The problem for yellow-pages businesses in developed markets is that people are increasingly searching for local services online. A survey by the World Advertising Research Center found that in 2005, 57% of Europeans said they would turn first to the printed yellow pages when seeking goods and services. A year later that number had fallen to 51%, and 24% said they would go online, up from 20% in 2005. Small and medium-sized businesses (SMEs), which make up most of the advertisers in yellow pages, are noticing the shift. The fear is that they will follow the audience and jump ship for the internet.
“Ten years ago SMEs had one marketing option: printed yellow pages,” says Paul Zwillenberg of OC&C Strategy Consultants, in London. “Now they can buy space on Yell.com, or they can bypass yellow pages by building their own website and optimising it on Google, or simply buying keywords from Google.” There are signs that larger, more technologically aware SMEs are already doing just that.
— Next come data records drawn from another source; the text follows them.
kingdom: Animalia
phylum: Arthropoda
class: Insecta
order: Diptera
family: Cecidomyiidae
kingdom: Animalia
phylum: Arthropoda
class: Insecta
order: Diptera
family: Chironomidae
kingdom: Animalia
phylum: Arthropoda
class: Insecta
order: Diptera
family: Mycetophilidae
Yellow-pages firms are moving onto the internet too, but they face intense competition online, unlike the near-monopolies they enjoy in print. In Britain Yell.com attracts fewer visitors than Google Maps, the search giant's local-search service. Only three big yellow-pages firms, in France, Norway and Sweden, have recreated their dominance on the internet. The biggest of these is PagesJaunes Groupe in France, which beats Google Maps for visitors. It helped that customers were already familiar with Minitel, a precursor to the internet that featured PagesJaunes. In addition, the firm started to invest in its website ten years ago, says its boss, Michel Datchary. Other yellow-pages companies, he says, have tried to protect their print products at the expense of online growth.
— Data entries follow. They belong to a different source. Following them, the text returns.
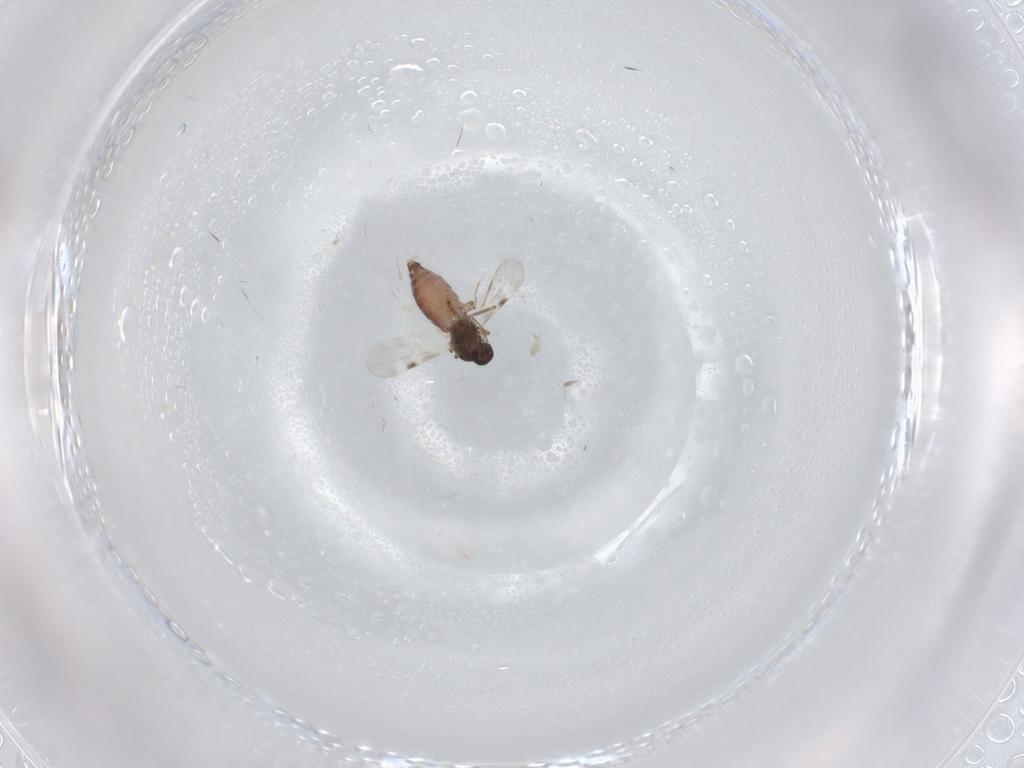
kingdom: Animalia
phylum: Arthropoda
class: Insecta
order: Diptera
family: Phoridae
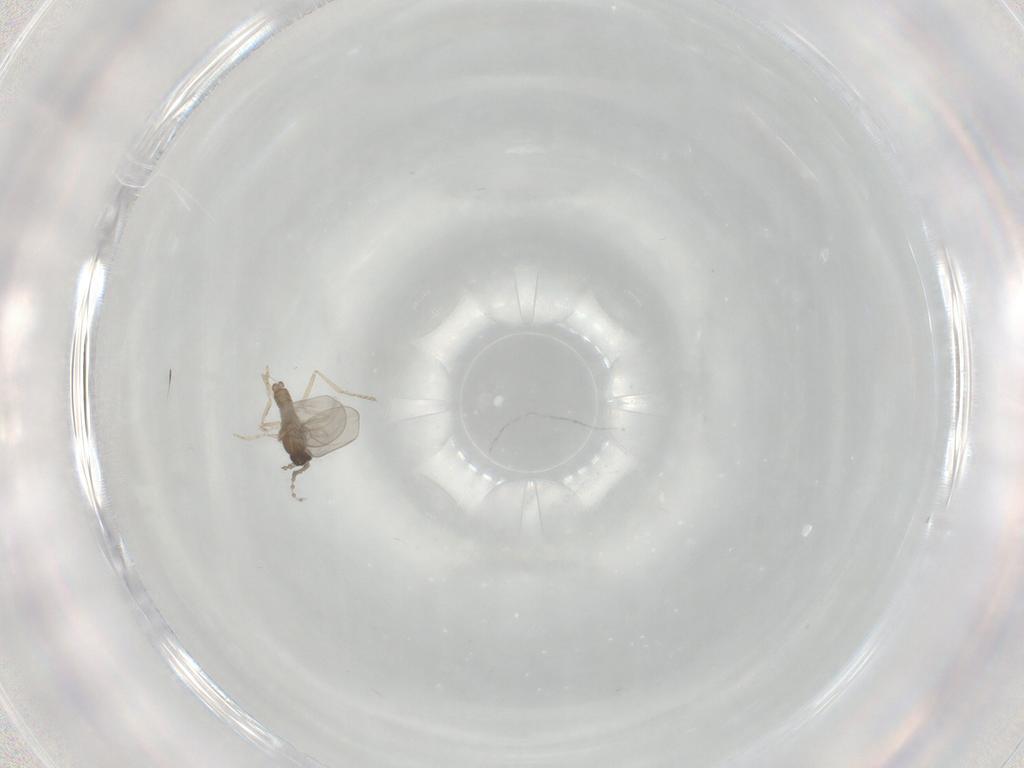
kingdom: Animalia
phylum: Arthropoda
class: Insecta
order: Diptera
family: Cecidomyiidae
Another difficulty in moving online is that directories dare not allow reviews or recommendations, because they earn money from advertising. But “people now want more than a book full of advertisers—they want word of mouth and a sense of community”, says Douglas McCabe of Enders Analysis, a research firm.
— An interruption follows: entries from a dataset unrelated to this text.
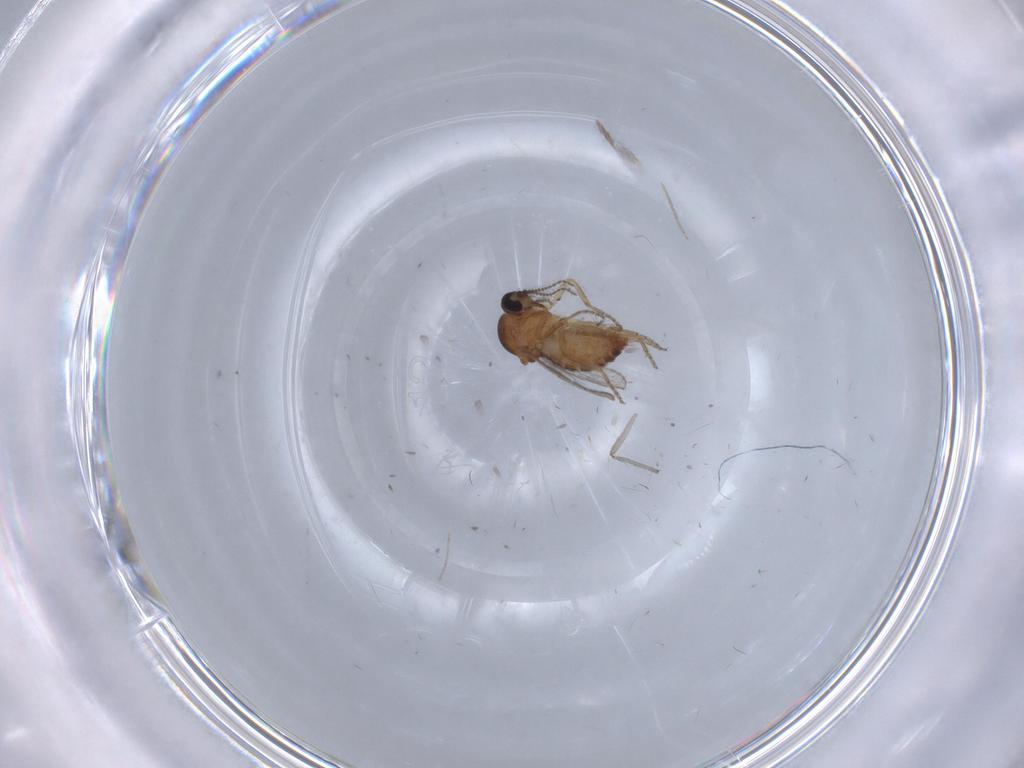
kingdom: Animalia
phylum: Arthropoda
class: Insecta
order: Diptera
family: Ceratopogonidae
Yellow-pages firms have two great strengths which mean that their decline is likely to be gradual. First, the information they offer is still far more extensive and reliable than most of what can be found on the internet. Google acknowledges this, and pays directories firms around the world to use their data. Second, small firms are loyal to phone books, because they get results. In Spain, where Yell owns Páginas Amarillas, eight out of every ten searches in the phone book resulted in a call to a small business. Pirate's Cave Chandlery, a boat-supplies firm in England which employs six people, launched its own website four weeks ago, but plans to stay with the Yellow Pages for the time being. “Lots of people don't have computers,” explains Debra Hardy, the accounts manager, “and we don't want to miss them.”